### DIRECTIONS
List every line from the entries below that contains the string "unique", copying each line in full.

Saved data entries
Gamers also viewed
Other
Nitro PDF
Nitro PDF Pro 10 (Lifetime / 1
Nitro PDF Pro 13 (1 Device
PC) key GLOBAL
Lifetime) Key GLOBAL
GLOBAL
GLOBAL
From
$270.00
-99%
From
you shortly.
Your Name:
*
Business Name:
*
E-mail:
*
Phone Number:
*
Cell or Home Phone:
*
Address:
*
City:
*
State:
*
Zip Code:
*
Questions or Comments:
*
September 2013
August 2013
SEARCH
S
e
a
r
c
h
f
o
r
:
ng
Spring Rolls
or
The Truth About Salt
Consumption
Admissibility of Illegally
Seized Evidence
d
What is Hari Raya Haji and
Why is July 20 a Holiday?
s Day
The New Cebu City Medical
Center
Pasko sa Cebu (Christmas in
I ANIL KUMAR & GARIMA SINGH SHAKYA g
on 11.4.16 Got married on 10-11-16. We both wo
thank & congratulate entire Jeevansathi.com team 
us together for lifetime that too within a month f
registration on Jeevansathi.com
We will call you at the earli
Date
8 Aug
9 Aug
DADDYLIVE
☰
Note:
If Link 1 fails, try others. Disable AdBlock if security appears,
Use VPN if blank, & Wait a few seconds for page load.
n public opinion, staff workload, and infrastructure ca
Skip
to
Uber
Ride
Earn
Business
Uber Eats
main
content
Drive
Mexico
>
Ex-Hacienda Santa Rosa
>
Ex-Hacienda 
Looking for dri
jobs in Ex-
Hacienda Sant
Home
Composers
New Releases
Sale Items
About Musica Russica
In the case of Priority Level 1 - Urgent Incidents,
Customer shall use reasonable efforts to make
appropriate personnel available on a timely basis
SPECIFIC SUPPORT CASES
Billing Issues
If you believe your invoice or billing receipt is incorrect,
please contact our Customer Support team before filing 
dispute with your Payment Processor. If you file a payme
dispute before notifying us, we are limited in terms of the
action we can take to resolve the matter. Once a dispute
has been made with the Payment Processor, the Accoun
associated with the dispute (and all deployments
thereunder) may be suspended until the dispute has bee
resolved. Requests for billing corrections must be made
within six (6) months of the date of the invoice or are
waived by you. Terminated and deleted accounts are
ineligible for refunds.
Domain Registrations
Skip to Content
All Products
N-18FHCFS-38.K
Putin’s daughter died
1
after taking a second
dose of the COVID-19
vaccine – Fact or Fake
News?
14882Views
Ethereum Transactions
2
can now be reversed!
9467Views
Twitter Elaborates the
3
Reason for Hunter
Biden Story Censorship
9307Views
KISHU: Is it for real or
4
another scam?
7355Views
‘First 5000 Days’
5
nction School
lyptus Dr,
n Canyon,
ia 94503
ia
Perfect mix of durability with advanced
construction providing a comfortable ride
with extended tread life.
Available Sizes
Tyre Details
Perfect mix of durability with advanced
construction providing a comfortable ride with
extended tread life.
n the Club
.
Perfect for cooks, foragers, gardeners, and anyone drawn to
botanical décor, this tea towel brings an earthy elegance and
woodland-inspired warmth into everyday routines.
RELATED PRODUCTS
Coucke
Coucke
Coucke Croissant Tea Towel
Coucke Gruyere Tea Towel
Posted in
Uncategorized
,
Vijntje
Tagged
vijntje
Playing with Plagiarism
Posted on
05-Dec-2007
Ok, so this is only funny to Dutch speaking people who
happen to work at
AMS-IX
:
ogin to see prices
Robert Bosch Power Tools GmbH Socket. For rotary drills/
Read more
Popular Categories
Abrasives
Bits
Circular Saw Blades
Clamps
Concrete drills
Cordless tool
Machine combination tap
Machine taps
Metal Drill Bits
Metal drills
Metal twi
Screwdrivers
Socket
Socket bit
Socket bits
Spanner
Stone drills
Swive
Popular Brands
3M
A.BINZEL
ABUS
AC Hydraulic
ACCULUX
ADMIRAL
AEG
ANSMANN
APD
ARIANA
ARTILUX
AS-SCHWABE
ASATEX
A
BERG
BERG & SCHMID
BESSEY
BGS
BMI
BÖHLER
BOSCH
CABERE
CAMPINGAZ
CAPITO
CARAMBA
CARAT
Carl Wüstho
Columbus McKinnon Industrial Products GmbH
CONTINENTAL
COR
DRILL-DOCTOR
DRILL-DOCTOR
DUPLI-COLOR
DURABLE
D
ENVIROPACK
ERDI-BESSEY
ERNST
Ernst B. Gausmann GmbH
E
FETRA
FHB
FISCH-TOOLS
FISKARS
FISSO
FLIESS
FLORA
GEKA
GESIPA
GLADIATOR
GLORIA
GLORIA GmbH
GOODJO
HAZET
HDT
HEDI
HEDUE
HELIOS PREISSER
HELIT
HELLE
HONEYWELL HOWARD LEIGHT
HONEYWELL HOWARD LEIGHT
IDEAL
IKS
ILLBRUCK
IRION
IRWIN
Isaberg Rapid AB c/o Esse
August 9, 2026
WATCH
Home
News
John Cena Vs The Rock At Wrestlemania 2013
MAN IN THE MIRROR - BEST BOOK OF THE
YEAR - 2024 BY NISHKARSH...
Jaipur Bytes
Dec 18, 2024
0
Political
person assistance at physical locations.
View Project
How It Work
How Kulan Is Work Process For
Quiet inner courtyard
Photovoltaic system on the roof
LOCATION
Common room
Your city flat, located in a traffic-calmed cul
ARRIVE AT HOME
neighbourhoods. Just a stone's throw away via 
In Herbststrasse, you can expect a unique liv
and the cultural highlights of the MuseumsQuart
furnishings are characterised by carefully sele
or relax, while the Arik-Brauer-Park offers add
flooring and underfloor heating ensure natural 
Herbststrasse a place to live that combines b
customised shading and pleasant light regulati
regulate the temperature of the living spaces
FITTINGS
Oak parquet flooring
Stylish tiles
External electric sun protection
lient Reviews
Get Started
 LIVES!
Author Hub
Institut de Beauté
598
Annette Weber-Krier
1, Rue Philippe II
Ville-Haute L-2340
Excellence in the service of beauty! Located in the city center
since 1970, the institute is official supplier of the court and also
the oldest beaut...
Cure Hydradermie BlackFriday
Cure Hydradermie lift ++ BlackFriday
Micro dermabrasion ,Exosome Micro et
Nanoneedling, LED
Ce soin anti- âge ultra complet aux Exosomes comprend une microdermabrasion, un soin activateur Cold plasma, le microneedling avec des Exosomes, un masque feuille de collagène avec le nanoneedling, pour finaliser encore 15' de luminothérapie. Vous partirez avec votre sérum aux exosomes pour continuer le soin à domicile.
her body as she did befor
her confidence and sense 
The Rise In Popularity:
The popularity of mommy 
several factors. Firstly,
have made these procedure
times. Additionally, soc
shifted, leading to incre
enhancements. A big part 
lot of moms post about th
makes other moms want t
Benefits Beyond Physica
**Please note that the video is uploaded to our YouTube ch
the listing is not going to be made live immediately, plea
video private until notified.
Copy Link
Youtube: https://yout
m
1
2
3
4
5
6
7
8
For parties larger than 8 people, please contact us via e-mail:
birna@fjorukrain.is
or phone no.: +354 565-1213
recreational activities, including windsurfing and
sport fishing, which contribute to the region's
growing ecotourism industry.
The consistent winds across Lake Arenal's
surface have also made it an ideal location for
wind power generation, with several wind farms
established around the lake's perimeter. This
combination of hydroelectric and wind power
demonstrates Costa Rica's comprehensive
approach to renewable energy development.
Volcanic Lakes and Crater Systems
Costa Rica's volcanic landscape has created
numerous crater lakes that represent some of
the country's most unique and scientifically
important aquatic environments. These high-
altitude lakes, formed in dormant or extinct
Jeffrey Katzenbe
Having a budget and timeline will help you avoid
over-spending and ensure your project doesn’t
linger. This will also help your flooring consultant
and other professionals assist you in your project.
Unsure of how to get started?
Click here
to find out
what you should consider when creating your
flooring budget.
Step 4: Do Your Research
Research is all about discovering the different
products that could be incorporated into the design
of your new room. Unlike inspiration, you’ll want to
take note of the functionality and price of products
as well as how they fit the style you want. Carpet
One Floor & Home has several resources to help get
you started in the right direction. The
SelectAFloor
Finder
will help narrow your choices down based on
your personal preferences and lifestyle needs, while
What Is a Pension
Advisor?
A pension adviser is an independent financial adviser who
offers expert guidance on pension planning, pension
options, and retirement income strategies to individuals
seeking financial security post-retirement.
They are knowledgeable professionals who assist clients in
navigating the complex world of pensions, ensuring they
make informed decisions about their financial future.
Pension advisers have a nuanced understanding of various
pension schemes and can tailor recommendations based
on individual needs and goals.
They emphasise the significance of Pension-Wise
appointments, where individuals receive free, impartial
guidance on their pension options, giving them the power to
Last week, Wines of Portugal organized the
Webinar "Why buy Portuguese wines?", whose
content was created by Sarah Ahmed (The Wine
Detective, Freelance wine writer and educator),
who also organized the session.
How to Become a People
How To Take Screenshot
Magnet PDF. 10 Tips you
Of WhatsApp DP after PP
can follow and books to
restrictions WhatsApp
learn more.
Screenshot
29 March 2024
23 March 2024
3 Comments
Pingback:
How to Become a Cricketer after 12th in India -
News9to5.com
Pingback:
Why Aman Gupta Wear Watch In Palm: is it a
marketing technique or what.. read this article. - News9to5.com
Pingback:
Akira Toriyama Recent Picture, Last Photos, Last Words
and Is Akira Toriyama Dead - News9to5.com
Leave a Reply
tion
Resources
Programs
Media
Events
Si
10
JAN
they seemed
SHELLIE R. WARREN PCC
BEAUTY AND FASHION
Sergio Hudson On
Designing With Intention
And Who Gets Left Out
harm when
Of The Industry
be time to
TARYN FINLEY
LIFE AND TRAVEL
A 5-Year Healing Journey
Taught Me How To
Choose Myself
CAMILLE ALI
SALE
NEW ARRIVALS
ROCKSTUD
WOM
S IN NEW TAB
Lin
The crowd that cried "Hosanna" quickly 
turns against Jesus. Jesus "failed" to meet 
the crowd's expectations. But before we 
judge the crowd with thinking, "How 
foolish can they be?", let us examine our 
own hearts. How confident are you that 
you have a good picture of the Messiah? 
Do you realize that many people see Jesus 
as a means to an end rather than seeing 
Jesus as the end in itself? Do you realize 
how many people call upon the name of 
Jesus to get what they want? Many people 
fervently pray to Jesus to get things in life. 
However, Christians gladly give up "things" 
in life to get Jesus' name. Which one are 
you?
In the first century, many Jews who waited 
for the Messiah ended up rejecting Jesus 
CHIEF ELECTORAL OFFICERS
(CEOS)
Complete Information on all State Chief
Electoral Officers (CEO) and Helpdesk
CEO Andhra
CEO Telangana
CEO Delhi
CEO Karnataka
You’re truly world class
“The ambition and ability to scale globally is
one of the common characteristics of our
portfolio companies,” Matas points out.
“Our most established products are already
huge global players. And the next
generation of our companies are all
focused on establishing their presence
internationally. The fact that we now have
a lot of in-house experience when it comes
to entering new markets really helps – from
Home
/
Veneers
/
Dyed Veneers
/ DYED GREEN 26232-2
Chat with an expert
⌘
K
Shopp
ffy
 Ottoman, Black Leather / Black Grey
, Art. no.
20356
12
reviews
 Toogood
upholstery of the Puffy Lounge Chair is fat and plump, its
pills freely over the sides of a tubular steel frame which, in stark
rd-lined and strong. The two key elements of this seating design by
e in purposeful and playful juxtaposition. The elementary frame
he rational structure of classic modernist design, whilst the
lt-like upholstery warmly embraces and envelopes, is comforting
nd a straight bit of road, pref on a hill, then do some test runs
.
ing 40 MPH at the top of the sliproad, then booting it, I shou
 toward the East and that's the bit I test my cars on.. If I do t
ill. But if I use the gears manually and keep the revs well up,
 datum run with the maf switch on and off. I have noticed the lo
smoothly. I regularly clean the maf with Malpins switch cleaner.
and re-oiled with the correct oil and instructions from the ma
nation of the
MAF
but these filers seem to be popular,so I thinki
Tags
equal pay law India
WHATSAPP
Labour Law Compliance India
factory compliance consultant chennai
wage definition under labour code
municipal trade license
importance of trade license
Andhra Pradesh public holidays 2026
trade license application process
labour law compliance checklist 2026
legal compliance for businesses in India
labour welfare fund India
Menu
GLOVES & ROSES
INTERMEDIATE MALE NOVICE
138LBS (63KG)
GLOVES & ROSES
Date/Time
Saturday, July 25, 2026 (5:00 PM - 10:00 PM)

### RESULT BELOW
In Herbststrasse, you can expect a unique liv
the country's most unique and scientifically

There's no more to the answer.